§ **Task prompt**: Retype, word for word, each line between the lines holding "X148582285Y-116117714D01*" and "X150058476Y-116784380D01*", inclusive, and leave the rest of the data alone.

Data records
>>>>>

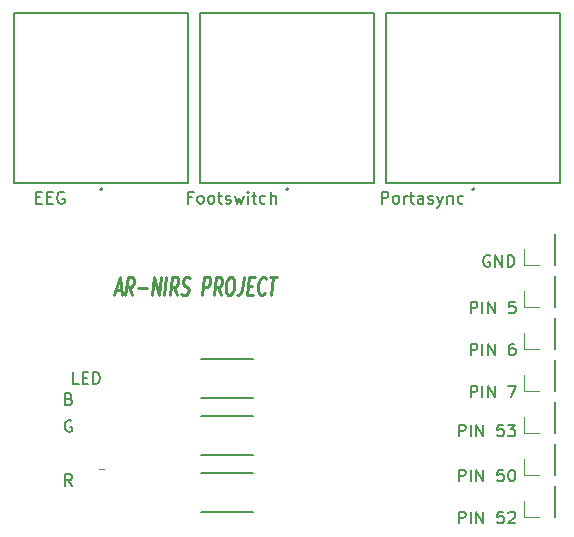
<source format=gbr>
%TF.GenerationSoftware,KiCad,Pcbnew,(6.0.1)*%
%TF.CreationDate,2022-03-09T16:15:59-05:00*%
%TF.ProjectId,pcb_arduino,7063625f-6172-4647-9569-6e6f2e6b6963,rev?*%
%TF.SameCoordinates,Original*%
%TF.FileFunction,Legend,Top*%
%TF.FilePolarity,Positive*%
%FSLAX46Y46*%
G04 Gerber Fmt 4.6, Leading zero omitted, Abs format (unit mm)*
G04 Created by KiCad (PCBNEW (6.0.1)) date 2022-03-09 16:15:59*
%MOMM*%
%LPD*%
G01*
G04 APERTURE LIST*
%ADD10C,0.250000*%
%ADD11C,0.150000*%
%ADD12C,0.120000*%
%ADD13C,0.127000*%
%ADD14C,0.200000*%
G04 APERTURE END LIST*
D10*
X118927276Y-104390000D02*
X119403467Y-104390000D01*
X118778467Y-104818571D02*
X119299300Y-103318571D01*
X119445133Y-104818571D01*
X120349895Y-104818571D02*
X120105848Y-104104285D01*
X119778467Y-104818571D02*
X119965967Y-103318571D01*
X120346919Y-103318571D01*
X120433229Y-103390000D01*
X120471919Y-103461428D01*
X120501681Y-103604285D01*
X120474895Y-103818571D01*
X120409419Y-103961428D01*
X120352872Y-104032857D01*
X120248705Y-104104285D01*
X119867752Y-104104285D01*
X120849895Y-104247142D02*
X121611800Y-104247142D01*
X122016562Y-104818571D02*
X122204062Y-103318571D01*
X122587991Y-104818571D01*
X122775491Y-103318571D01*
X123064181Y-104818571D02*
X123251681Y-103318571D01*
X124111800Y-104818571D02*
X123867752Y-104104285D01*
X123540372Y-104818571D02*
X123727872Y-103318571D01*
X124108824Y-103318571D01*
X124195133Y-103390000D01*
X124233824Y-103461428D01*
X124263586Y-103604285D01*
X124236800Y-103818571D01*
X124171324Y-103961428D01*
X124114776Y-104032857D01*
X124010610Y-104104285D01*
X123629657Y-104104285D01*
X124501681Y-104747142D02*
X124635610Y-104818571D01*
X124873705Y-104818571D01*
X124977872Y-104747142D01*
X125034419Y-104675714D01*
X125099895Y-104532857D01*
X125117752Y-104390000D01*
X125087991Y-104247142D01*
X125049300Y-104175714D01*
X124962991Y-104104285D01*
X124781443Y-104032857D01*
X124695133Y-103961428D01*
X124656443Y-103890000D01*
X124626681Y-103747142D01*
X124644538Y-103604285D01*
X124710014Y-103461428D01*
X124766562Y-103390000D01*
X124870729Y-103318571D01*
X125108824Y-103318571D01*
X125242752Y-103390000D01*
X126254657Y-104818571D02*
X126442157Y-103318571D01*
X126823110Y-103318571D01*
X126909419Y-103390000D01*
X126948110Y-103461428D01*
X126977872Y-103604285D01*
X126951086Y-103818571D01*
X126885610Y-103961428D01*
X126829062Y-104032857D01*
X126724895Y-104104285D01*
X126343943Y-104104285D01*
X127826086Y-104818571D02*
X127582038Y-104104285D01*
X127254657Y-104818571D02*
X127442157Y-103318571D01*
X127823110Y-103318571D01*
X127909419Y-103390000D01*
X127948110Y-103461428D01*
X127977872Y-103604285D01*
X127951086Y-103818571D01*
X127885610Y-103961428D01*
X127829062Y-104032857D01*
X127724895Y-104104285D01*
X127343943Y-104104285D01*
X128632633Y-103318571D02*
X128823110Y-103318571D01*
X128909419Y-103390000D01*
X128986800Y-103532857D01*
X128998705Y-103818571D01*
X128936205Y-104318571D01*
X128852872Y-104604285D01*
X128739776Y-104747142D01*
X128635610Y-104818571D01*
X128445133Y-104818571D01*
X128358824Y-104747142D01*
X128281443Y-104604285D01*
X128269538Y-104318571D01*
X128332038Y-103818571D01*
X128415372Y-103532857D01*
X128528467Y-103390000D01*
X128632633Y-103318571D01*
X129775491Y-103318571D02*
X129641562Y-104390000D01*
X129567157Y-104604285D01*
X129454062Y-104747142D01*
X129302276Y-104818571D01*
X129207038Y-104818571D01*
X130162395Y-104032857D02*
X130495729Y-104032857D01*
X130540372Y-104818571D02*
X130064181Y-104818571D01*
X130251681Y-103318571D01*
X130727872Y-103318571D01*
X131558229Y-104675714D02*
X131501681Y-104747142D01*
X131349895Y-104818571D01*
X131254657Y-104818571D01*
X131120729Y-104747142D01*
X131043348Y-104604285D01*
X131013586Y-104461428D01*
X131001681Y-104175714D01*
X131028467Y-103961428D01*
X131111800Y-103675714D01*
X131177276Y-103532857D01*
X131290372Y-103390000D01*
X131442157Y-103318571D01*
X131537395Y-103318571D01*
X131671324Y-103390000D01*
X131710014Y-103461428D01*
X132013586Y-103318571D02*
X132585014Y-103318571D01*
X132111800Y-104818571D02*
X132299300Y-103318571D01*
D11*
X115196904Y-115451000D02*
X115101666Y-115403380D01*
X114958809Y-115403380D01*
X114815952Y-115451000D01*
X114720714Y-115546238D01*
X114673095Y-115641476D01*
X114625476Y-115831952D01*
X114625476Y-115974809D01*
X114673095Y-116165285D01*
X114720714Y-116260523D01*
X114815952Y-116355761D01*
X114958809Y-116403380D01*
X115054047Y-116403380D01*
X115196904Y-116355761D01*
X115244523Y-116308142D01*
X115244523Y-115974809D01*
X115054047Y-115974809D01*
X115006428Y-113593571D02*
X115149285Y-113641190D01*
X115196904Y-113688809D01*
X115244523Y-113784047D01*
X115244523Y-113926904D01*
X115196904Y-114022142D01*
X115149285Y-114069761D01*
X115054047Y-114117380D01*
X114673095Y-114117380D01*
X114673095Y-113117380D01*
X115006428Y-113117380D01*
X115101666Y-113165000D01*
X115149285Y-113212619D01*
X115196904Y-113307857D01*
X115196904Y-113403095D01*
X115149285Y-113498333D01*
X115101666Y-113545952D01*
X115006428Y-113593571D01*
X114673095Y-113593571D01*
X115244523Y-120975380D02*
X114911190Y-120499190D01*
X114673095Y-120975380D02*
X114673095Y-119975380D01*
X115054047Y-119975380D01*
X115149285Y-120023000D01*
X115196904Y-120070619D01*
X115244523Y-120165857D01*
X115244523Y-120308714D01*
X115196904Y-120403952D01*
X115149285Y-120451571D01*
X115054047Y-120499190D01*
X114673095Y-120499190D01*
%TO.C,LED*%
X115816142Y-112339380D02*
X115339952Y-112339380D01*
X115339952Y-111339380D01*
X116149476Y-111815571D02*
X116482809Y-111815571D01*
X116625666Y-112339380D02*
X116149476Y-112339380D01*
X116149476Y-111339380D01*
X116625666Y-111339380D01*
X117054238Y-112339380D02*
X117054238Y-111339380D01*
X117292333Y-111339380D01*
X117435190Y-111387000D01*
X117530428Y-111482238D01*
X117578047Y-111577476D01*
X117625666Y-111767952D01*
X117625666Y-111910809D01*
X117578047Y-112101285D01*
X117530428Y-112196523D01*
X117435190Y-112291761D01*
X117292333Y-112339380D01*
X117054238Y-112339380D01*
%TO.C,PIN 50*%
X148010857Y-120594380D02*
X148010857Y-119594380D01*
X148391809Y-119594380D01*
X148487047Y-119642000D01*
X148534666Y-119689619D01*
X148582285Y-119784857D01*
X148582285Y-119927714D01*
X148534666Y-120022952D01*
X148487047Y-120070571D01*
X148391809Y-120118190D01*
X148010857Y-120118190D01*
X149010857Y-120594380D02*
X149010857Y-119594380D01*
X149487047Y-120594380D02*
X149487047Y-119594380D01*
X150058476Y-120594380D01*
X150058476Y-119594380D01*
X151772761Y-119594380D02*
X151296571Y-119594380D01*
X151248952Y-120070571D01*
X151296571Y-120022952D01*
X151391809Y-119975333D01*
X151629904Y-119975333D01*
X151725142Y-120022952D01*
X151772761Y-120070571D01*
X151820380Y-120165809D01*
X151820380Y-120403904D01*
X151772761Y-120499142D01*
X151725142Y-120546761D01*
X151629904Y-120594380D01*
X151391809Y-120594380D01*
X151296571Y-120546761D01*
X151248952Y-120499142D01*
X152439428Y-119594380D02*
X152534666Y-119594380D01*
X152629904Y-119642000D01*
X152677523Y-119689619D01*
X152725142Y-119784857D01*
X152772761Y-119975333D01*
X152772761Y-120213428D01*
X152725142Y-120403904D01*
X152677523Y-120499142D01*
X152629904Y-120546761D01*
X152534666Y-120594380D01*
X152439428Y-120594380D01*
X152344190Y-120546761D01*
X152296571Y-120499142D01*
X152248952Y-120403904D01*
X152201333Y-120213428D01*
X152201333Y-119975333D01*
X152248952Y-119784857D01*
X152296571Y-119689619D01*
X152344190Y-119642000D01*
X152439428Y-119594380D01*
%TO.C,EEG*%
X112237333Y-96558571D02*
X112570666Y-96558571D01*
X112713523Y-97082380D02*
X112237333Y-97082380D01*
X112237333Y-96082380D01*
X112713523Y-96082380D01*
X113142095Y-96558571D02*
X113475428Y-96558571D01*
X113618285Y-97082380D02*
X113142095Y-97082380D01*
X113142095Y-96082380D01*
X113618285Y-96082380D01*
X114570666Y-96130000D02*
X114475428Y-96082380D01*
X114332571Y-96082380D01*
X114189714Y-96130000D01*
X114094476Y-96225238D01*
X114046857Y-96320476D01*
X113999238Y-96510952D01*
X113999238Y-96653809D01*
X114046857Y-96844285D01*
X114094476Y-96939523D01*
X114189714Y-97034761D01*
X114332571Y-97082380D01*
X114427809Y-97082380D01*
X114570666Y-97034761D01*
X114618285Y-96987142D01*
X114618285Y-96653809D01*
X114427809Y-96653809D01*
%TO.C,PIN 6*%
X148995047Y-109926380D02*
X148995047Y-108926380D01*
X149376000Y-108926380D01*
X149471238Y-108974000D01*
X149518857Y-109021619D01*
X149566476Y-109116857D01*
X149566476Y-109259714D01*
X149518857Y-109354952D01*
X149471238Y-109402571D01*
X149376000Y-109450190D01*
X148995047Y-109450190D01*
X149995047Y-109926380D02*
X149995047Y-108926380D01*
X150471238Y-109926380D02*
X150471238Y-108926380D01*
X151042666Y-109926380D01*
X151042666Y-108926380D01*
X152709333Y-108926380D02*
X152518857Y-108926380D01*
X152423619Y-108974000D01*
X152376000Y-109021619D01*
X152280761Y-109164476D01*
X152233142Y-109354952D01*
X152233142Y-109735904D01*
X152280761Y-109831142D01*
X152328380Y-109878761D01*
X152423619Y-109926380D01*
X152614095Y-109926380D01*
X152709333Y-109878761D01*
X152756952Y-109831142D01*
X152804571Y-109735904D01*
X152804571Y-109497809D01*
X152756952Y-109402571D01*
X152709333Y-109354952D01*
X152614095Y-109307333D01*
X152423619Y-109307333D01*
X152328380Y-109354952D01*
X152280761Y-109402571D01*
X152233142Y-109497809D01*
%TO.C,Footswitch*%
X125397047Y-96558571D02*
X125063714Y-96558571D01*
X125063714Y-97082380D02*
X125063714Y-96082380D01*
X125539904Y-96082380D01*
X126063714Y-97082380D02*
X125968476Y-97034761D01*
X125920857Y-96987142D01*
X125873238Y-96891904D01*
X125873238Y-96606190D01*
X125920857Y-96510952D01*
X125968476Y-96463333D01*
X126063714Y-96415714D01*
X126206571Y-96415714D01*
X126301809Y-96463333D01*
X126349428Y-96510952D01*
X126397047Y-96606190D01*
X126397047Y-96891904D01*
X126349428Y-96987142D01*
X126301809Y-97034761D01*
X126206571Y-97082380D01*
X126063714Y-97082380D01*
X126968476Y-97082380D02*
X126873238Y-97034761D01*
X126825619Y-96987142D01*
X126778000Y-96891904D01*
X126778000Y-96606190D01*
X126825619Y-96510952D01*
X126873238Y-96463333D01*
X126968476Y-96415714D01*
X127111333Y-96415714D01*
X127206571Y-96463333D01*
X127254190Y-96510952D01*
X127301809Y-96606190D01*
X127301809Y-96891904D01*
X127254190Y-96987142D01*
X127206571Y-97034761D01*
X127111333Y-97082380D01*
X126968476Y-97082380D01*
X127587523Y-96415714D02*
X127968476Y-96415714D01*
X127730380Y-96082380D02*
X127730380Y-96939523D01*
X127778000Y-97034761D01*
X127873238Y-97082380D01*
X127968476Y-97082380D01*
X128254190Y-97034761D02*
X128349428Y-97082380D01*
X128539904Y-97082380D01*
X128635142Y-97034761D01*
X128682761Y-96939523D01*
X128682761Y-96891904D01*
X128635142Y-96796666D01*
X128539904Y-96749047D01*
X128397047Y-96749047D01*
X128301809Y-96701428D01*
X128254190Y-96606190D01*
X128254190Y-96558571D01*
X128301809Y-96463333D01*
X128397047Y-96415714D01*
X128539904Y-96415714D01*
X128635142Y-96463333D01*
X129016095Y-96415714D02*
X129206571Y-97082380D01*
X129397047Y-96606190D01*
X129587523Y-97082380D01*
X129778000Y-96415714D01*
X130158952Y-97082380D02*
X130158952Y-96415714D01*
X130158952Y-96082380D02*
X130111333Y-96130000D01*
X130158952Y-96177619D01*
X130206571Y-96130000D01*
X130158952Y-96082380D01*
X130158952Y-96177619D01*
X130492285Y-96415714D02*
X130873238Y-96415714D01*
X130635142Y-96082380D02*
X130635142Y-96939523D01*
X130682761Y-97034761D01*
X130778000Y-97082380D01*
X130873238Y-97082380D01*
X131635142Y-97034761D02*
X131539904Y-97082380D01*
X131349428Y-97082380D01*
X131254190Y-97034761D01*
X131206571Y-96987142D01*
X131158952Y-96891904D01*
X131158952Y-96606190D01*
X131206571Y-96510952D01*
X131254190Y-96463333D01*
X131349428Y-96415714D01*
X131539904Y-96415714D01*
X131635142Y-96463333D01*
X132063714Y-97082380D02*
X132063714Y-96082380D01*
X132492285Y-97082380D02*
X132492285Y-96558571D01*
X132444666Y-96463333D01*
X132349428Y-96415714D01*
X132206571Y-96415714D01*
X132111333Y-96463333D01*
X132063714Y-96510952D01*
%TO.C,PIN 53*%
X148010857Y-116784380D02*
X148010857Y-115784380D01*
X148391809Y-115784380D01*
X148487047Y-115832000D01*
X148534666Y-115879619D01*
X148582285Y-115974857D01*
X148582285Y-116117714D01*
X148534666Y-116212952D01*
X148487047Y-116260571D01*
X148391809Y-116308190D01*
X148010857Y-116308190D01*
X149010857Y-116784380D02*
X149010857Y-115784380D01*
X149487047Y-116784380D02*
X149487047Y-115784380D01*
X150058476Y-116784380D01*
X150058476Y-115784380D01*
X151772761Y-115784380D02*
X151296571Y-115784380D01*
X151248952Y-116260571D01*
X151296571Y-116212952D01*
X151391809Y-116165333D01*
X151629904Y-116165333D01*
X151725142Y-116212952D01*
X151772761Y-116260571D01*
X151820380Y-116355809D01*
X151820380Y-116593904D01*
X151772761Y-116689142D01*
X151725142Y-116736761D01*
X151629904Y-116784380D01*
X151391809Y-116784380D01*
X151296571Y-116736761D01*
X151248952Y-116689142D01*
X152153714Y-115784380D02*
X152772761Y-115784380D01*
X152439428Y-116165333D01*
X152582285Y-116165333D01*
X152677523Y-116212952D01*
X152725142Y-116260571D01*
X152772761Y-116355809D01*
X152772761Y-116593904D01*
X152725142Y-116689142D01*
X152677523Y-116736761D01*
X152582285Y-116784380D01*
X152296571Y-116784380D01*
X152201333Y-116736761D01*
X152153714Y-116689142D01*
%TO.C,GND*%
X150622095Y-101481000D02*
X150526857Y-101433380D01*
X150384000Y-101433380D01*
X150241142Y-101481000D01*
X150145904Y-101576238D01*
X150098285Y-101671476D01*
X150050666Y-101861952D01*
X150050666Y-102004809D01*
X150098285Y-102195285D01*
X150145904Y-102290523D01*
X150241142Y-102385761D01*
X150384000Y-102433380D01*
X150479238Y-102433380D01*
X150622095Y-102385761D01*
X150669714Y-102338142D01*
X150669714Y-102004809D01*
X150479238Y-102004809D01*
X151098285Y-102433380D02*
X151098285Y-101433380D01*
X151669714Y-102433380D01*
X151669714Y-101433380D01*
X152145904Y-102433380D02*
X152145904Y-101433380D01*
X152384000Y-101433380D01*
X152526857Y-101481000D01*
X152622095Y-101576238D01*
X152669714Y-101671476D01*
X152717333Y-101861952D01*
X152717333Y-102004809D01*
X152669714Y-102195285D01*
X152622095Y-102290523D01*
X152526857Y-102385761D01*
X152384000Y-102433380D01*
X152145904Y-102433380D01*
%TO.C,PIN 7*%
X148995047Y-113482380D02*
X148995047Y-112482380D01*
X149376000Y-112482380D01*
X149471238Y-112530000D01*
X149518857Y-112577619D01*
X149566476Y-112672857D01*
X149566476Y-112815714D01*
X149518857Y-112910952D01*
X149471238Y-112958571D01*
X149376000Y-113006190D01*
X148995047Y-113006190D01*
X149995047Y-113482380D02*
X149995047Y-112482380D01*
X150471238Y-113482380D02*
X150471238Y-112482380D01*
X151042666Y-113482380D01*
X151042666Y-112482380D01*
X152185523Y-112482380D02*
X152852190Y-112482380D01*
X152423619Y-113482380D01*
%TO.C,PIN 52*%
X148010857Y-124150380D02*
X148010857Y-123150380D01*
X148391809Y-123150380D01*
X148487047Y-123198000D01*
X148534666Y-123245619D01*
X148582285Y-123340857D01*
X148582285Y-123483714D01*
X148534666Y-123578952D01*
X148487047Y-123626571D01*
X148391809Y-123674190D01*
X148010857Y-123674190D01*
X149010857Y-124150380D02*
X149010857Y-123150380D01*
X149487047Y-124150380D02*
X149487047Y-123150380D01*
X150058476Y-124150380D01*
X150058476Y-123150380D01*
X151772761Y-123150380D02*
X151296571Y-123150380D01*
X151248952Y-123626571D01*
X151296571Y-123578952D01*
X151391809Y-123531333D01*
X151629904Y-123531333D01*
X151725142Y-123578952D01*
X151772761Y-123626571D01*
X151820380Y-123721809D01*
X151820380Y-123959904D01*
X151772761Y-124055142D01*
X151725142Y-124102761D01*
X151629904Y-124150380D01*
X151391809Y-124150380D01*
X151296571Y-124102761D01*
X151248952Y-124055142D01*
X152201333Y-123245619D02*
X152248952Y-123198000D01*
X152344190Y-123150380D01*
X152582285Y-123150380D01*
X152677523Y-123198000D01*
X152725142Y-123245619D01*
X152772761Y-123340857D01*
X152772761Y-123436095D01*
X152725142Y-123578952D01*
X152153714Y-124150380D01*
X152772761Y-124150380D01*
%TO.C,PIN 5*%
X148995047Y-106370380D02*
X148995047Y-105370380D01*
X149376000Y-105370380D01*
X149471238Y-105418000D01*
X149518857Y-105465619D01*
X149566476Y-105560857D01*
X149566476Y-105703714D01*
X149518857Y-105798952D01*
X149471238Y-105846571D01*
X149376000Y-105894190D01*
X148995047Y-105894190D01*
X149995047Y-106370380D02*
X149995047Y-105370380D01*
X150471238Y-106370380D02*
X150471238Y-105370380D01*
X151042666Y-106370380D01*
X151042666Y-105370380D01*
X152756952Y-105370380D02*
X152280761Y-105370380D01*
X152233142Y-105846571D01*
X152280761Y-105798952D01*
X152376000Y-105751333D01*
X152614095Y-105751333D01*
X152709333Y-105798952D01*
X152756952Y-105846571D01*
X152804571Y-105941809D01*
X152804571Y-106179904D01*
X152756952Y-106275142D01*
X152709333Y-106322761D01*
X152614095Y-106370380D01*
X152376000Y-106370380D01*
X152280761Y-106322761D01*
X152233142Y-106275142D01*
%TO.C,Portasync*%
X141471428Y-97082380D02*
X141471428Y-96082380D01*
X141852380Y-96082380D01*
X141947619Y-96130000D01*
X141995238Y-96177619D01*
X142042857Y-96272857D01*
X142042857Y-96415714D01*
X141995238Y-96510952D01*
X141947619Y-96558571D01*
X141852380Y-96606190D01*
X141471428Y-96606190D01*
X142614285Y-97082380D02*
X142519047Y-97034761D01*
X142471428Y-96987142D01*
X142423809Y-96891904D01*
X142423809Y-96606190D01*
X142471428Y-96510952D01*
X142519047Y-96463333D01*
X142614285Y-96415714D01*
X142757142Y-96415714D01*
X142852380Y-96463333D01*
X142900000Y-96510952D01*
X142947619Y-96606190D01*
X142947619Y-96891904D01*
X142900000Y-96987142D01*
X142852380Y-97034761D01*
X142757142Y-97082380D01*
X142614285Y-97082380D01*
X143376190Y-97082380D02*
X143376190Y-96415714D01*
X143376190Y-96606190D02*
X143423809Y-96510952D01*
X143471428Y-96463333D01*
X143566666Y-96415714D01*
X143661904Y-96415714D01*
X143852380Y-96415714D02*
X144233333Y-96415714D01*
X143995238Y-96082380D02*
X143995238Y-96939523D01*
X144042857Y-97034761D01*
X144138095Y-97082380D01*
X144233333Y-97082380D01*
X144995238Y-97082380D02*
X144995238Y-96558571D01*
X144947619Y-96463333D01*
X144852380Y-96415714D01*
X144661904Y-96415714D01*
X144566666Y-96463333D01*
X144995238Y-97034761D02*
X144900000Y-97082380D01*
X144661904Y-97082380D01*
X144566666Y-97034761D01*
X144519047Y-96939523D01*
X144519047Y-96844285D01*
X144566666Y-96749047D01*
X144661904Y-96701428D01*
X144900000Y-96701428D01*
X144995238Y-96653809D01*
X145423809Y-97034761D02*
X145519047Y-97082380D01*
X145709523Y-97082380D01*
X145804761Y-97034761D01*
X145852380Y-96939523D01*
X145852380Y-96891904D01*
X145804761Y-96796666D01*
X145709523Y-96749047D01*
X145566666Y-96749047D01*
X145471428Y-96701428D01*
X145423809Y-96606190D01*
X145423809Y-96558571D01*
X145471428Y-96463333D01*
X145566666Y-96415714D01*
X145709523Y-96415714D01*
X145804761Y-96463333D01*
X146185714Y-96415714D02*
X146423809Y-97082380D01*
X146661904Y-96415714D02*
X146423809Y-97082380D01*
X146328571Y-97320476D01*
X146280952Y-97368095D01*
X146185714Y-97415714D01*
X147042857Y-96415714D02*
X147042857Y-97082380D01*
X147042857Y-96510952D02*
X147090476Y-96463333D01*
X147185714Y-96415714D01*
X147328571Y-96415714D01*
X147423809Y-96463333D01*
X147471428Y-96558571D01*
X147471428Y-97082380D01*
X148376190Y-97034761D02*
X148280952Y-97082380D01*
X148090476Y-97082380D01*
X147995238Y-97034761D01*
X147947619Y-96987142D01*
X147900000Y-96891904D01*
X147900000Y-96606190D01*
X147947619Y-96510952D01*
X147995238Y-96463333D01*
X148090476Y-96415714D01*
X148280952Y-96415714D01*
X148376190Y-96463333D01*
D12*
%TO.C,LED*%
X117539000Y-119590500D02*
X118004000Y-119590500D01*
D13*
%TO.C,R*%
X126197000Y-119909000D02*
X130597000Y-119909000D01*
X126197000Y-123169000D02*
X130597000Y-123169000D01*
D12*
%TO.C,PIN 50*%
X156083000Y-120075000D02*
X156083000Y-117415000D01*
X156083000Y-120075000D02*
X156143000Y-120075000D01*
X153483000Y-120075000D02*
X153483000Y-118745000D01*
X156083000Y-117415000D02*
X156143000Y-117415000D01*
X154813000Y-120075000D02*
X153483000Y-120075000D01*
X156143000Y-120075000D02*
X156143000Y-117415000D01*
D14*
%TO.C,EEG*%
X117829000Y-95865000D02*
G75*
G03*
X117829000Y-95865000I-100000J0D01*
G01*
D13*
X125079000Y-80965000D02*
X125079000Y-95365000D01*
X110379000Y-95365000D02*
X125079000Y-95365000D01*
X110379000Y-95365000D02*
X110379000Y-80965000D01*
X110379000Y-80965000D02*
X125079000Y-80965000D01*
D12*
%TO.C,PIN 6*%
X156083000Y-109407000D02*
X156143000Y-109407000D01*
X156083000Y-106747000D02*
X156143000Y-106747000D01*
X153483000Y-109407000D02*
X153483000Y-108077000D01*
X156083000Y-109407000D02*
X156083000Y-106747000D01*
X154813000Y-109407000D02*
X153483000Y-109407000D01*
X156143000Y-109407000D02*
X156143000Y-106747000D01*
D13*
%TO.C,R*%
X126197000Y-118343000D02*
X130597000Y-118343000D01*
X126197000Y-115083000D02*
X130597000Y-115083000D01*
%TO.C,Footswitch*%
X126127000Y-80965000D02*
X140827000Y-80965000D01*
X126127000Y-95365000D02*
X126127000Y-80965000D01*
X140827000Y-80965000D02*
X140827000Y-95365000D01*
X126127000Y-95365000D02*
X140827000Y-95365000D01*
D14*
X133577000Y-95865000D02*
G75*
G03*
X133577000Y-95865000I-100000J0D01*
G01*
D12*
%TO.C,PIN 53*%
X154813000Y-116519000D02*
X153483000Y-116519000D01*
X156083000Y-116519000D02*
X156143000Y-116519000D01*
X156143000Y-116519000D02*
X156143000Y-113859000D01*
X156083000Y-116519000D02*
X156083000Y-113859000D01*
X153483000Y-116519000D02*
X153483000Y-115189000D01*
X156083000Y-113859000D02*
X156143000Y-113859000D01*
%TO.C,GND*%
X156083000Y-102295000D02*
X156083000Y-99635000D01*
X156143000Y-102295000D02*
X156143000Y-99635000D01*
X154813000Y-102295000D02*
X153483000Y-102295000D01*
X153483000Y-102295000D02*
X153483000Y-100965000D01*
X156083000Y-99635000D02*
X156143000Y-99635000D01*
X156083000Y-102295000D02*
X156143000Y-102295000D01*
%TO.C,PIN 7*%
X156083000Y-112963000D02*
X156083000Y-110303000D01*
X156143000Y-112963000D02*
X156143000Y-110303000D01*
X153483000Y-112963000D02*
X153483000Y-111633000D01*
X154813000Y-112963000D02*
X153483000Y-112963000D01*
X156083000Y-110303000D02*
X156143000Y-110303000D01*
X156083000Y-112963000D02*
X156143000Y-112963000D01*
%TO.C,PIN 52*%
X156083000Y-123631000D02*
X156083000Y-120971000D01*
X156083000Y-123631000D02*
X156143000Y-123631000D01*
X156083000Y-120971000D02*
X156143000Y-120971000D01*
X153483000Y-123631000D02*
X153483000Y-122301000D01*
X156143000Y-123631000D02*
X156143000Y-120971000D01*
X154813000Y-123631000D02*
X153483000Y-123631000D01*
D13*
%TO.C,R*%
X126197000Y-113517000D02*
X130597000Y-113517000D01*
X126197000Y-110257000D02*
X130597000Y-110257000D01*
D12*
%TO.C,PIN 5*%
X156143000Y-105851000D02*
X156143000Y-103191000D01*
X154813000Y-105851000D02*
X153483000Y-105851000D01*
X153483000Y-105851000D02*
X153483000Y-104521000D01*
X156083000Y-103191000D02*
X156143000Y-103191000D01*
X156083000Y-105851000D02*
X156143000Y-105851000D01*
X156083000Y-105851000D02*
X156083000Y-103191000D01*
D13*
%TO.C,Portasync*%
X141875000Y-95365000D02*
X156575000Y-95365000D01*
X141875000Y-80965000D02*
X156575000Y-80965000D01*
X141875000Y-95365000D02*
X141875000Y-80965000D01*
X156575000Y-80965000D02*
X156575000Y-95365000D01*
D14*
X149325000Y-95865000D02*
G75*
G03*
X149325000Y-95865000I-100000J0D01*
G01*
%TD*%
M02*

</source>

<<<<<

§ **Answer below**:
X148582285Y-116117714D01*
X148534666Y-116212952D01*
X148487047Y-116260571D01*
X148391809Y-116308190D01*
X148010857Y-116308190D01*
X149010857Y-116784380D02*
X149010857Y-115784380D01*
X149487047Y-116784380D02*
X149487047Y-115784380D01*
X150058476Y-116784380D01*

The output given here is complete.